This page takes a brief look at the catalysts used in the Contact Process to manufacture sulfuric acid, in the Haber Process to manufacture ammonia, and in the conversion of ammonia into nitric acid.

If you want full details of the Contact Process or the Haber Process, you will find links below. Full details of the manufacture of nitric acid are given on this page because they don't appear elsewhere on this site.

The Contact Process for the Manufacture of Sulfuric acid

At the heart of the Contact Process is a reaction which converts sulfur dioxide into sulfur trioxide. Sulphur dioxide gas is passed together with air (as a source of oxygen) over a solid vanadium(V) oxide catalyst. This is therefore an example of heterogeneous catalysis.

2\text{SO}_{2(g)} + \text{O}_{2(g)} \xrightleftharpoons{\text{V}_2\text{O}_5} 2\text{SO}_{3(g)}

The fact that this is a reversible reaction makes no difference to the operation of the catalyst. It speeds up both the forward reaction and the back reaction by the same amount.

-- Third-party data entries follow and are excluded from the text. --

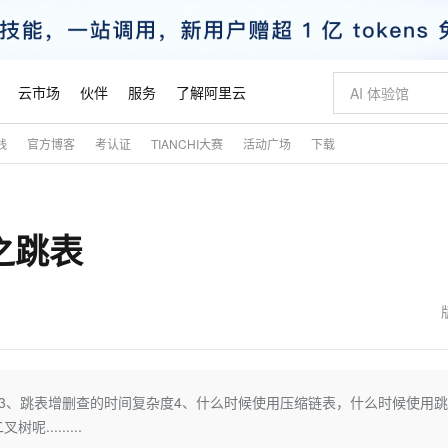
云市场
伙伴
服务
了解阿里云
践
官方博客
考认证
TIANCHI大赛
活动广场
下载
AI 特惠
数据与 API
成为产品伙伴
企业增值服务
最佳实践
价格计算器
AI 场景体
基础软件
产品伙伴合
阿里云认证
市场活动
配置报价
大模型
自助选配和估算价格
新方式
睿译宝，AI翻译排版一步到位
智启 AI 普惠权益
产品生态集成认证中心
企业支持计划
云上春晚
域名与网站
千问官方 MaaS 平台，为开发者和 Agent 而生，新用户赠送 1 亿 + tokens 额度
Qwen Aud
AI Coding
阿里云Maa
2026 阿里云
云服务器 E
为企业打
数据集
Windows
大模型认证
模型
NEW
NEW
构之跳表
交付可用成果
值低价云产品抢先购
上传文档即自动完成翻译和格式还原
至高享 1亿+免费 tokens，加速 Al 应用落地
提供智能易用的域名与建站服务
智能编程，一键
安全可靠、
产品生态伙伴
专家技术服务
云上奥运之旅
弹性计算合作
阿里云中企出
手机三要素
宝塔 Linux
全部认证
价格优势
有专属领域专家
GLM-5.2：长任务时代开源旗舰模型
阿里云 OPC 创新助力计划
千问大模型
即刻拥有 DeepS
AI 电商营销
对象存储 O
大模型
产品生态伙伴工作台
企业增值服务台
云栖战略参考
云存储合作计
云栖大会
身份实名认证
CentOS
训练营
推动算力普惠，释放技术红利
最高返9万
多领域专家智能体,一键组建 AI 虚拟交付团队
快速构建应用程序和网站，即刻迈出上云第一步
至高百万元 Token 补贴，加速一人公司成长
多元化、高性能、安全可靠的大模型服务
真正可用的 1M 上下文,一次完成代码全链路开发
轻松解锁专属 Dee
从图文生成到
云上的中国
数据库合作计
活动全景
短信
Docker
图片和
站式影视创作平台
Hermes Agent，打造自进化智能体
Token Plan 模型订阅计划
数字证书管理服务（原SSL证书）
5 分钟轻松部署
AI 广告创作
无影云电脑
企业成长
NEW
信息公告
看见新力量
云网络合作计
OCR 文字识别
JAVA
证享300元代金券
可视化编排打通从文字构思到成片全链路闭环
全托管，含MySQL、PostgreSQL、SQL Server、MariaDB多引擎
自主进化，持久记忆，越用越聪明
Qwen3.8-Max 首发尝鲜，限时加量 10 倍，夜间低至2折
实现全站HTTPS，呈现可信的WEB访问
图文、视频一
随时随地安
魔搭 Mode
Kimi-K3
HappyHors
NEW
loud
服务实践
官网公告
金融模力时刻
Salesforce O
版
发票查验
全能环境
Claude Code + GStack 打造工程团队
千问办公，限时限量积分加倍
Qoder
低代码高效构
AI 建站
短信服务
表介绍3、跳表增删查的时间复杂度4、什么时候使用压缩链表，什么时候使用
型
NEW
作计划
Kimi 最新旗舰模型，长程编程与推理利器
让文字生成流
计划
创新中心
魔搭 ModelSc
健康状态
理服务
让AI从“聊天伙伴”进化为能干活的“数字员工”
安装技能 GStack，拥有专属 AI 工程团队
你的AI工作搭子，覆盖日常办公高频场景
面向真实软件的智能体编程平台
0 代码专业建
........
客户案例
天气预报查询
操作系统
态合作计划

Note: If you don't understand the term heterogeneous catalysis, or want the mechanism for this reaction, follow this link to the introductory page on catalysis.

If you want full details of the Contact Process, including the reasons for all the conditions, you will find it by following this link.

The Haber Process for the Manufacture of Ammonia

The Haber Process combines hydrogen and nitrogen to make ammonia using an iron catalyst. This is another reversible reaction, and another example of heterogeneous catalysis.

\text{N}_{2(g)} + 3\text{H}_{2(g)} \xrightleftharpoons{\text{Fe}} 2\text{NH}_{3(g)}

Note: If you want full details of the Haber Process, including the reasons for all the conditions, you will find it by following this link.

The Manufacture of Nitric acid from Ammonia

This is yet another example of heterogeneous catalysis.

This process involves oxidation of the ammonia from the Haber Process by oxygen in the air in the presence of a platinum-rhodium catalyst. Large sheets of metal gauze are used in order to reduce expense and to maximise the surface area of the catalyst. Although in principle the sheets would last for ever because the metals are acting as a catalyst, in practice they do deteriorate over time and have to be replaced.

The sheets of gauze are held at a temperature of about 900°C. The reaction is very exothermic, and once it starts the temperature is maintained by the heat evolved.

The ammonia is oxidised to nitrogen monoxide gas.

4\text{NH}_{3(g)} + 5\text{O}_{2(g)} \xrightleftharpoons{\text{Pt/Rh}} 4\text{NO}_{(g)} + 6\text{H}_2\text{O}_{(g)}

This is cooled. At ordinary temperatures and in the presence of excess air, it is oxidised further to nitrogen dioxide.

2\text{NO}_{(g)} + \text{O}_{2(g)} \longrightarrow 2\text{NO}_{2(g)}

The nitrogen dioxide (still in the presence of excess air) is absorbed in water where it reacts to give a concentrated solution of nitric acid.

2\text{H}_2\text{O}_{(l)} + 4\text{NO}_{2(g)} + \text{O}_{2(g)} \longrightarrow 4\text{HNO}_{3(aq)}

Questions to test your understanding

I am not providing questions for anything other than the first page from the catalysis menu. The other pages (including this one) are largely factual with little need for understanding. Pick out what you need to know and then learn it.

If you are meeting reactions here for the first time, I would be inclined to leave learning them until you meet them in context. For example, learn the reactions involving benzene when you do some benzene chemistry; learn the conditions for the Haber or Contact Processes when you meet them in the context of equilibria, and so on.